If you're considering pursuing addiction recovery, it might be helpful to know that as much as acclaimed Irish actor Colin Farell was motivated to become sober when he started his journey toward recovery in 2005 (via Page Six), he nevertheless found it terrifying. "For people who drink too much, the problem isn't really about booze," Farell explained, per Muse Treatment. "It's about an inability to deal with life ... What giving up booze does is allow you to look at yourself through an untainted mirror for the first time." Farell has faced his fears, however, and you can too. 


Tobey Maguire

By the time he was 19 years old, actor Tobey Maguire had a long list of big-screen acting credits and a career-threatening problem with alcoholism. Fortunately, he began his recovery that same year and has been sober ever since. He credits his success with "surrendering his will" to AA, according to Stonewater Recovery. "It's just all practical," he says of the 12-step program that made it possible for him to take on the role of Spider-Man, per Entertainment Weekly. "There are no holes in the program. It's so, so simple. I come in, I ask for help. It has totally changed my life."


Dax Shepherd

Actor, comedian, and podcast host, Dax Shepard cites 2004 as the year he began his journey to sobriety in earnest. "Twelve years ago today, I came out of my last toxic, life threatening stupor," he tweeted in 2020, per E Online.

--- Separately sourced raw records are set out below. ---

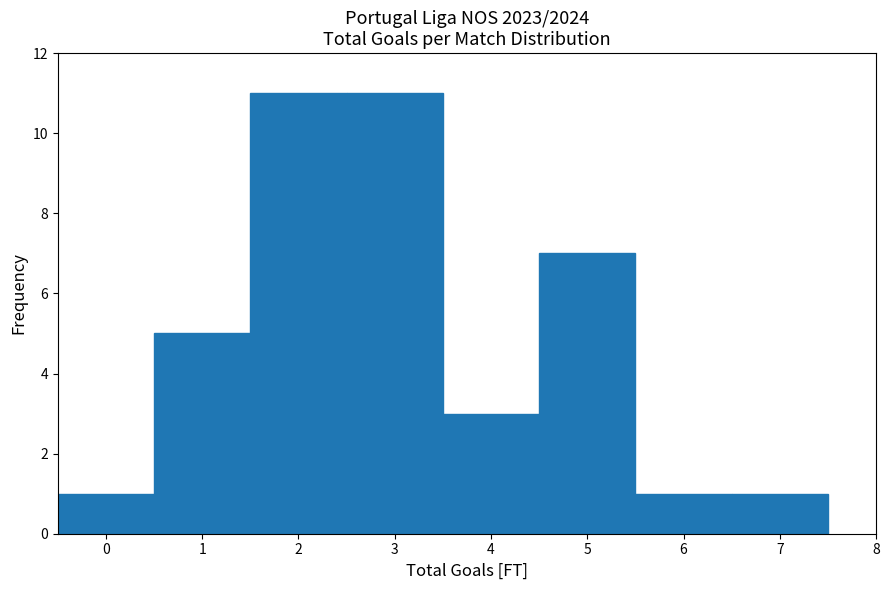

Reading left to right, list every bar in this chart as the range it spans on the x-axis followed by its height. The values are not printed on the chart, so give them approximately, as read against the axis.

-0.5 to 0.5: 1
0.5 to 1.5: 5
1.5 to 2.5: 11
2.5 to 3.5: 11
3.5 to 4.5: 3
4.5 to 5.5: 7
5.5 to 6.5: 1
6.5 to 7.5: 1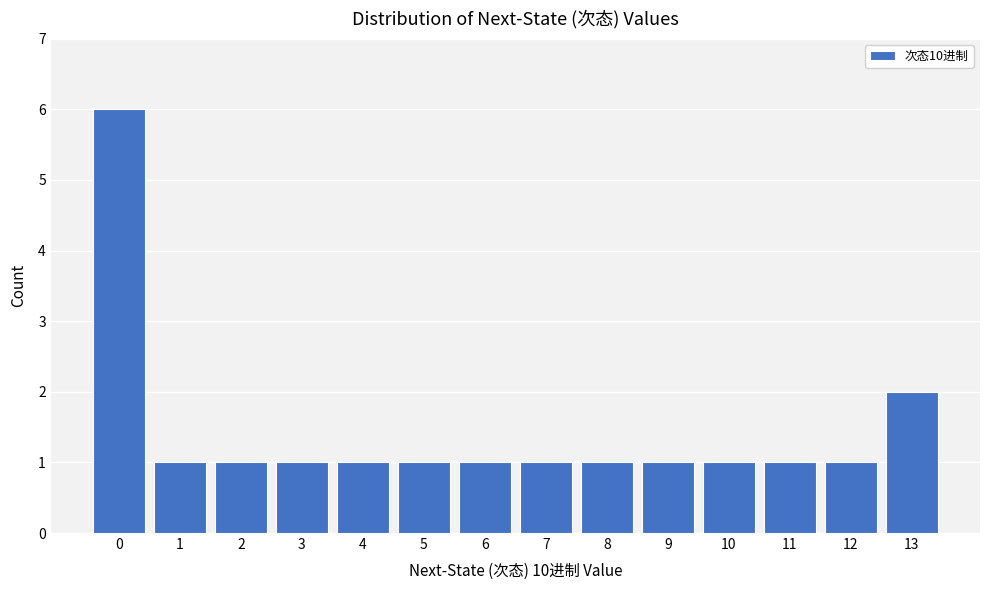

Reading left to right, what are all the values shown in this chart?

6	1	1	1	1	1	1	1	1	1	1	1	1	2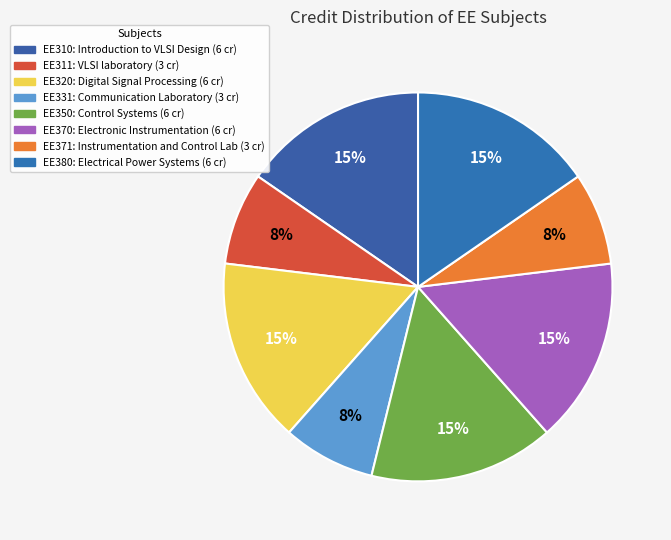

Does any single category account for the majority?

No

Although he relapsed later that year, Shepard has found his way back to sobriety — and has emerged the wiser for it, having learned that "rock bottom" is relative, and for an addict, there's always someplace lower, according to Best Life Online.


"Most addicts have many bottoms," Shepherd explained during a 2019 interview with "Off Camera with Sam Jones," via Best Life. As he sees it, the key to maintaining sobriety over the long haul is moving beyond what, for some, may be the inevitable relapse, and recommitting to recovery as if it were the first time. "I don't believe people think their ways into acting different," Shepard remarked on his podcast, Armchair Expert that same year. "I think they act their ways into thinking different" (via Us Magazine).